As we celebrate this pro forma holiday - a last chance for a barbecue, where it isn’t raining - and we prepare for the 10th anniversary of 9/11, what is the status of American workers compared to those in Muslim nations?
This week’s Nation is devoted to the Arab Awakening. The depth of the articles is remarkable, providing the most complete picture of the situation in the Middle East that I have read. What struck me reading them is that having risen up, Arab workers have crucial choices that American workers do not have: they argue freely whether to have an Islamic state, or a liberal or social democratic state. True, the fifty-year old Muslim Brotherhood is using its grass roots experience to organize for the coming elections. But it is no longer monolithic.

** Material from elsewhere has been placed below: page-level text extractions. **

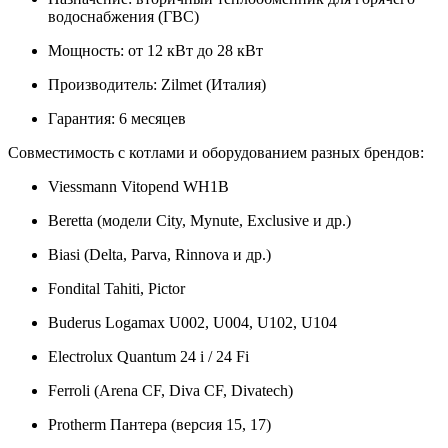
водоснабжения (ГВС)
Мощность: от 12 кВт до 28 кВт
Производитель: Zilmet (Италия)
Гарантия: 6 месяцев
Совместимость с котлами и оборудованием разных брендов:
Viessmann Vitopend WH1B
Beretta (модели City, Mynute, Exclusive и др.)
Biasi (Delta, Parva, Rinnova и др.)
Fondital Tahiti, Pictor
Buderus Logamax U002, U004, U102, U104
Electrolux Quantum 24 i / 24 Fi
Ferroli (Arena CF, Diva CF, Divatech)
Protherm Пантера (версия 15, 17)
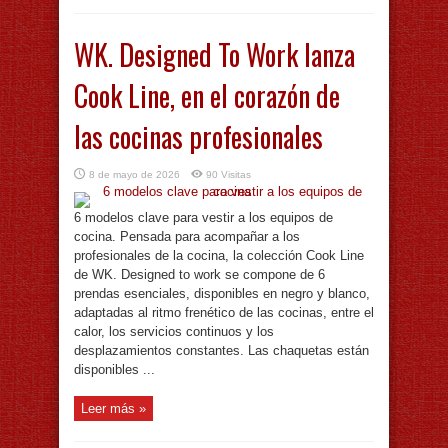
WK. Designed To Work lanza
Cook Line, en el corazón de
las cocinas profesionales
8 de mayo de 2026
90 Visitas
6 modelos clave para vestir a los equipos de
cocina. Pensada para acompañar a los
profesionales de la cocina, la colección Cook Line
de WK. Designed to work se compone de 6
prendas esenciales, disponibles en negro y blanco,
adaptadas al ritmo frenético de las cocinas, entre el
calor, los servicios continuos y los
desplazamientos constantes. Las chaquetas están
disponibles ...
Leer más »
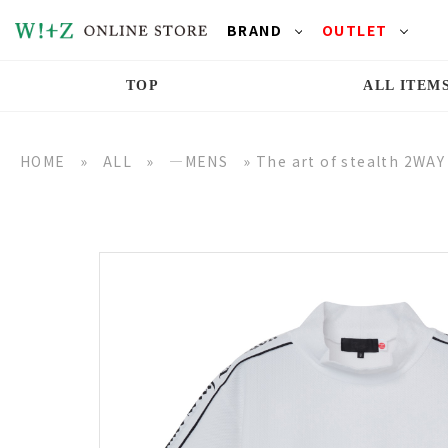
BRAND
OUTLET
TOP
ALL ITEM
HOME
»
ALL
»
―MENS
»
The art of stealth 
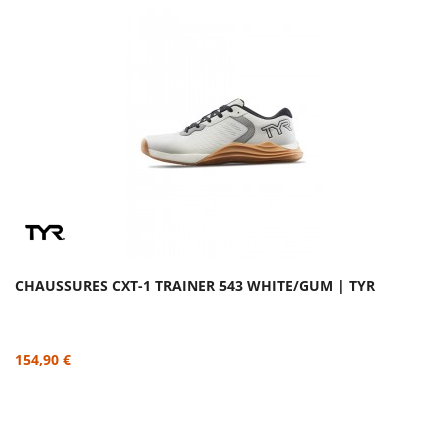
CHAUSSURES CXT-1 TRAINER 543 WHITE/GUM | TYR
154,90 €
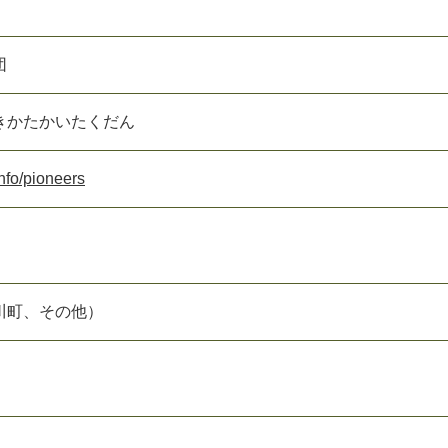
団
きかたかいたくだん
info/pioneers
川町、その他）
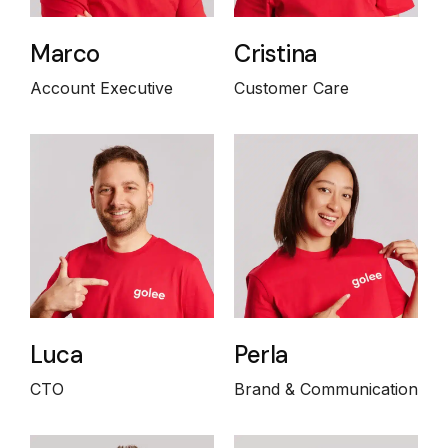
Marco
Cristina
Account Executive
Customer Care
Luca
Perla
CTO
Brand & Communication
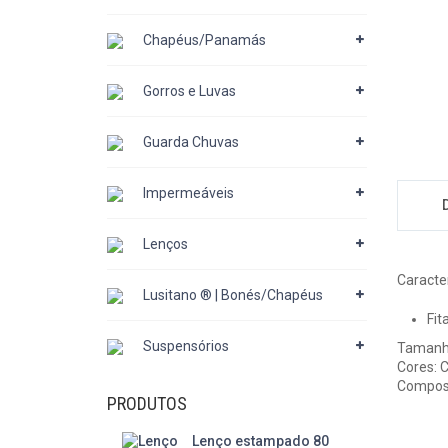
Chapéus/Panamás
Gorros e Luvas
Guarda Chuvas
Impermeáveis
Lenços
Caracter
Lusitano ® | Bonés/Chapéus
Fit
Suspensórios
Tamanho
Cores: 
Compos
PRODUTOS
Lenço estampado 80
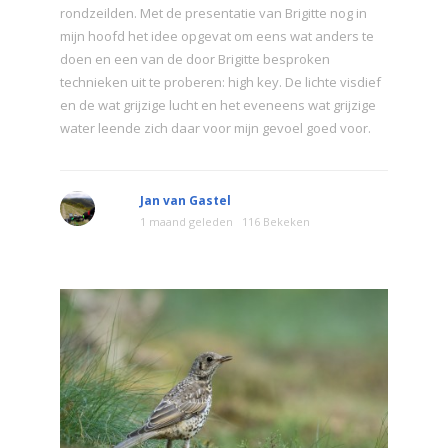
rondzeilden. Met de presentatie van Brigitte nog in
mijn hoofd het idee opgevat om eens wat anders te
doen en een van de door Brigitte besproken
technieken uit te proberen: high key. De lichte visdief
en de wat grijzige lucht en het eveneens wat grijzige
water leende zich daar voor mijn gevoel goed voor.
Jan van Gastel
1 maand geleden
116 Bekeken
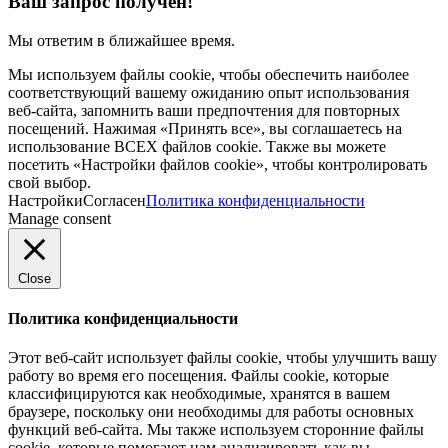
Ваш запрос получен!
Мы ответим в ближайшее время.
Мы используем файлы cookie, чтобы обеспечить наиболее
соответствующий вашему ожиданию опыт использования
веб-сайта, запомнить ваши предпочтения для повторных
посещений. Нажимая «Принять все», вы соглашаетесь на
использование ВСЕХ файлов cookie. Также вы можете
посетить «Настройки файлов cookie», чтобы контролировать
свой выбор.
Настройки
Согласен
Политика конфиденциальности
Manage consent
Close
Политика конфиденциальности
Этот веб-сайт использует файлы cookie, чтобы улучшить вашу
работу во время его посещения. Файлы cookie, которые
классифицируются как необходимые, хранятся в вашем
браузере, поскольку они необходимы для работы основных
функций веб-сайта. Мы также используем сторонние файлы
cookie, которые помогают нам анализировать как вы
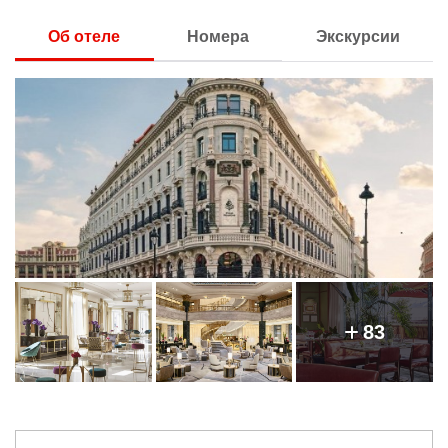
Об отеле
Номера
Экскурсии
83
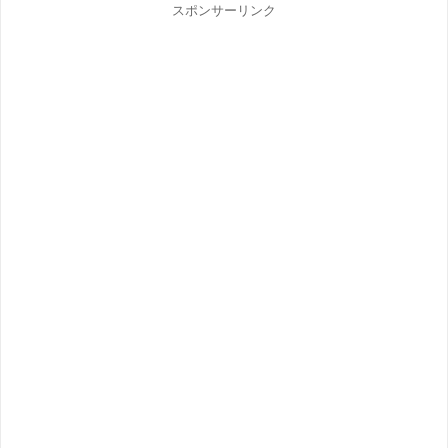
スポンサーリンク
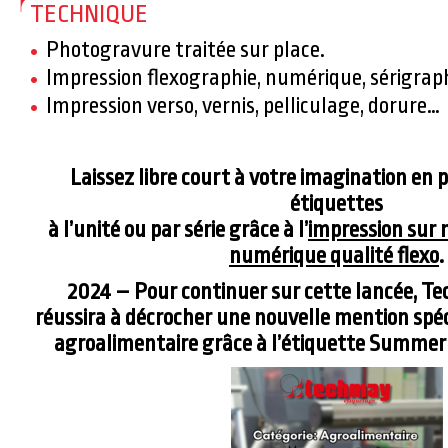
TECHNIQUE
Photogravure traitée sur place.
Impression flexographie, numérique, sérigrap
Impression verso, vernis, pelliculage, dorure…
Laissez libre court à votre imagination en 
étiquettes
à l’unité ou par série grâce à l’
impression sur 
numérique qualité flexo
.
2024 – Pour continuer sur cette lancée, 
réussira à décrocher une nouvelle mention spéc
agroalimentaire grâce à l’étiquette Summer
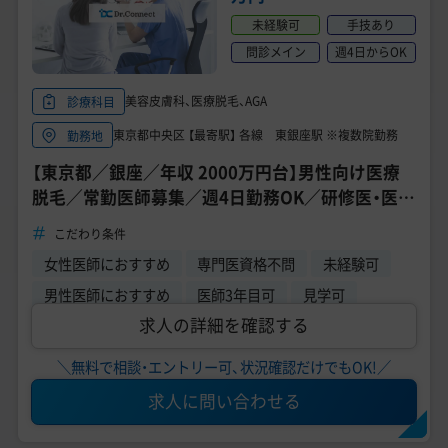
美容医療医師の転職お役立ちコンテンツ
未経験可
手技あり
美容クリニック見学・研修情報
問診メイン
週4日からOK
美容外科・美容皮膚科の医師転職体験談
美容皮膚科、医療脱毛、AGA
診療科目
東京都中央区 【最寄駅】 各線 東銀座駅 ※複数院勤務
勤務地
美容クリニックインタビュー
【東京都／銀座／年収 2000万円台】男性向け医療
美容医療の転職お役立ち記事
脱毛／常勤医師募集／週4日勤務OK／研修医・医師
3年目応募可能
美容医療辞典
こだわり条件
女性医師におすすめ
専門医資格不問
未経験可
よくあるご質問
男性医師におすすめ
医師3年目可
見学可
求人の詳細を確認する
医師採用ご担当者様・その他問い合わせ
＼無料で相談・エントリー可、状況確認だけでもOK!／
求人に問い合わせる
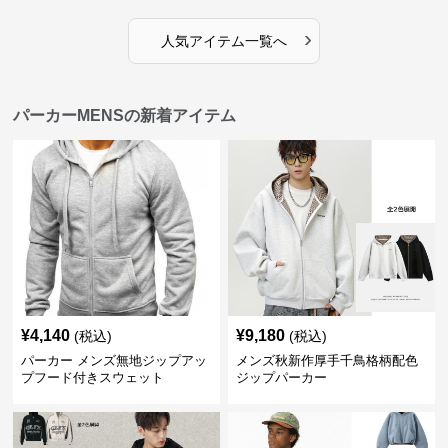
›
人気アイテム一覧へ
パーカーMENSの新着アイテム
¥
4,140
¥
9,180
(税込)
(税込)
パーカー メンズ無地ジップアッ
メンズ秋新作厚手千鳥格柄配色
プフード付きスウェット
ジップパーカー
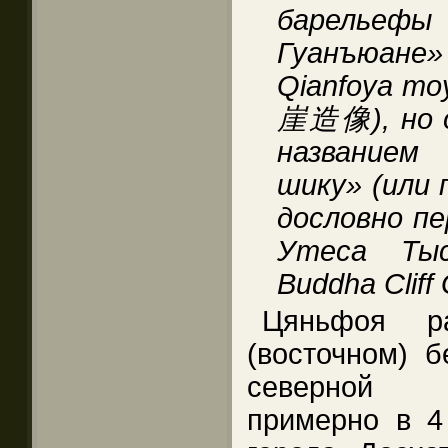
барельефы
Гуанъюан
Qianfoya 
崖造像), но 
названием
шику» (или 
дословно п
Утеса Тыс
Buddha Cliff 
Цяньфоя р
(восточном) б
северной о
примерно в 4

The Arab peoples do not simply form a compendium of events and players. Their struggle illustrates where the United States on one hand, and the rest of the world on the other, are going. The vast majority of the world’s peoples are on an ‘up’ escalator, rising from deprivation of economic and civil rights to espouse the most avant-garde ideas of sustainability, economic and gender equality. Like a lone ship passing in the night, the United States is on the down escalator that would take us back to where the Arab street has been for centuries.
- While large swathes of Arab youth fight for a secular, democratic society, the Tea Party preaches a return to the Protestant fundamentalism of the Pilgrims, which is not very different from Islamic fundamentalism.
- While trade unions are playing an important role in Tunisia, Yemen, and Egypt, American trade unions are being driven into extinction. (French colonization of North Africa brought much suffering to its people, but it also brought a tradition of strong trade unions...)
- While Arab women participate in freedom squares, inspiring Israelis to set up similar camps in Tel Aviv and other towns, Michelle Bachman tells American women to ‘obey’ their husbands.
What does all this mean?
First of all, as I pointed out in a recent blog: nothing is forever. All empires die: the Western Roman Empire lasted 500 years, the French and British Empires, about 400 years each, Hitler’s Empire, 12 years, the Soviet Empire in Eastern Europe, 45. (I expect that those reader who focus mainly on numbers, will call me out on some of this, but I continue to hope that most will retain the overall message of my posts. I am numerically challenged, but I usually get my insights right.)
If we take as our starting point the end of World War II, when the United States occupied Japan and Germany, and gradually become the dominant force in Western, then Eastern Europe and the Middle East, by 2010, the American Empire has lasted 65 years.
Increasingly, the pundits dare to murmur, sotto voce, that this country is in decline. I believe the reasons go beyond the inevitable ‘what goes around comes around’: they are at root due to our rejection of the path taken by all the other developed nations after the second world war under the broad heading of social democracy.
In the United States the terms Marxism, Communism, Socialism, have consistently provided ready markers for a suavely organized campaign against the many. Now, as Arab peoples debate every ideological and religious belief under the sun, we are fed a continuous diet of carefully hedged opinions as to who might be the next Republican presidential candidate, and whether he or she might constitute a serious challenge to the man who only three years ago represented our best hope of breaking out of our cage.